# Cycle to Work Day, Wed 13th Sept 2017



## Copepod (Sep 12, 2017)

There's time today to pledge to cycle to work (or anywhere else you want to go) tomorrow, Wed 13th Sept 2017. Prizes on offer in draws for those who pledge to ride tomorrow.
I'll be doing 5 miles to railway station in morning, then 5 miles home in evening.


----------



## KateR (Sep 12, 2017)

My son Tom does that every day, 5 1/2 miles each way. The only thing that stops him is very bad weather


----------



## Northerner (Sep 12, 2017)

Copepod said:


> There's time today to pledge to cycle to work (or anywhere else you want to go) tomorrow, Wed 13th Sept 2017. Prizes on offer in draws for those who pledge to ride tomorrow.
> I'll be doing 5 miles to railway station in morning, then 5 miles home in evening.
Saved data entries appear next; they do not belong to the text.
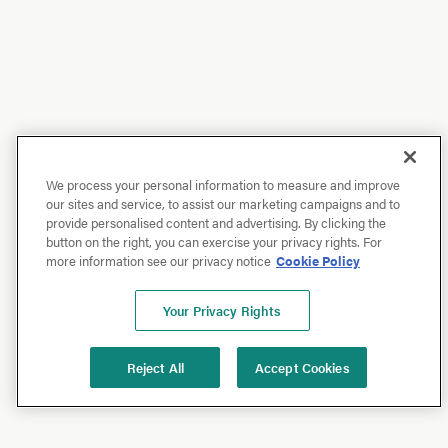
We process your personal information to measure and improve
our sites and service, to assist our marketing campaigns and to
provide personalised content and advertising. By clicking the
button on the right, you can exercise your privacy rights. For
more information see our privacy notice
Cookie Policy
Your Privacy Rights
Reject All
Accept Cookies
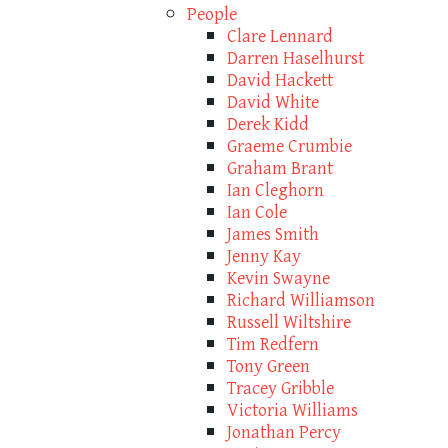
People
Clare Lennard
Darren Haselhurst
David Hackett
David White
Derek Kidd
Graeme Crumbie
Graham Brant
Ian Cleghorn
Ian Cole
James Smith
Jenny Kay
Kevin Swayne
Richard Williamson
Russell Wiltshire
Tim Redfern
Tony Green
Tracey Gribble
Victoria Williams
Jonathan Percy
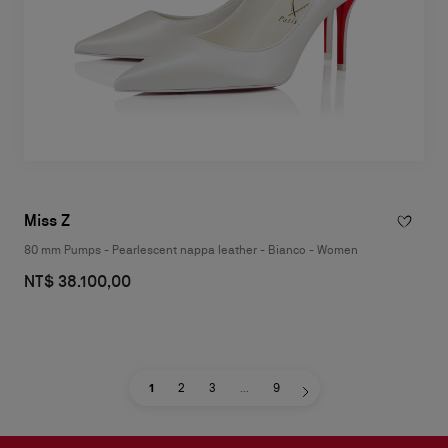
Miss Z
80 mm Pumps - Pearlescent nappa leather - Bianco - Women
NT$ 38.100,00
1
2
3
...
9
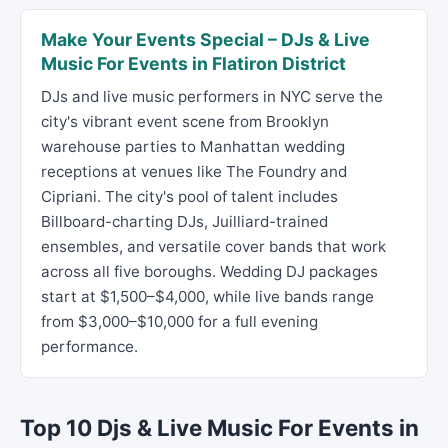
Make Your Events Special – DJs & Live
Music For Events in Flatiron District
DJs and live music performers in NYC serve the
city's vibrant event scene from Brooklyn
warehouse parties to Manhattan wedding
receptions at venues like The Foundry and
Cipriani. The city's pool of talent includes
Billboard-charting DJs, Juilliard-trained
ensembles, and versatile cover bands that work
across all five boroughs. Wedding DJ packages
start at $1,500–$4,000, while live bands range
from $3,000–$10,000 for a full evening
performance.
Top 10 Djs & Live Music For Events in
As I work from home, it wouldn't be very far - perhaps I could do a few miles on my exercise bike?


----------



## Copepod (Sep 12, 2017)

Northerner said:


> As I work from home, it wouldn't be very far - perhaps I could do a few miles on my exercise bike?


I think it has to be outside to count for entry to prize draw eg cycling to shop or post box and back. However, all activity is good 
My cycling depends on where I work - at least 3 employers in every year, in about 10 different locations, some too far to cycle, or requiring lots of bulky equipment.


----------



## Radders (Sep 13, 2017)

I did my usual 4 miles each way to work, plus an extra 4 today, except I had to push the bike and walk 1.5 of those as I tested and was too low to be on the road!


----------



## Copepod (Sep 13, 2017)

I now wish I'd taken my bike on train, as we finished unexpedtedly early at 3pm, so I got free bus and walked to Hepworth Wakefield for my first ever visit. Cycling and sculpture were both enjoyed!


----------



## Chris Hobson (Sep 15, 2017)

I cycle to work regularly but didn't on that particular day. Why do they have it in September? It was blowing a gale and hosing it down with rain in my neck of the woods. I went swimming in the morning and some people at the gym had had to take a detour due to a fallen tree.


----------



## Copepod (Sep 15, 2017)

I think they pick a midweek day, because Mondays are sometimes a rush and Fridays often qucik getaway days. There are other cycle to work days on May / June, so long daylight days are preferred to get people started. One you're keen, you're more likely to be willing to invest in bike lights in October when daylight hours shorten, then change BST to GMT means most need lights for coming home after 5pm.
Like you, my choice of transport depends partly on weather, but also on which of about 10 different locations with 3 different employers I work at each day. For me, Wednesday was a cycle to station, then get train day, which happens with 2 locations where I work for one of my employers. Certainly windy, but not enough to stop me cycling 5 miles mostly downhill south east in morning, reversed in evening, so always tougher getting home.


----------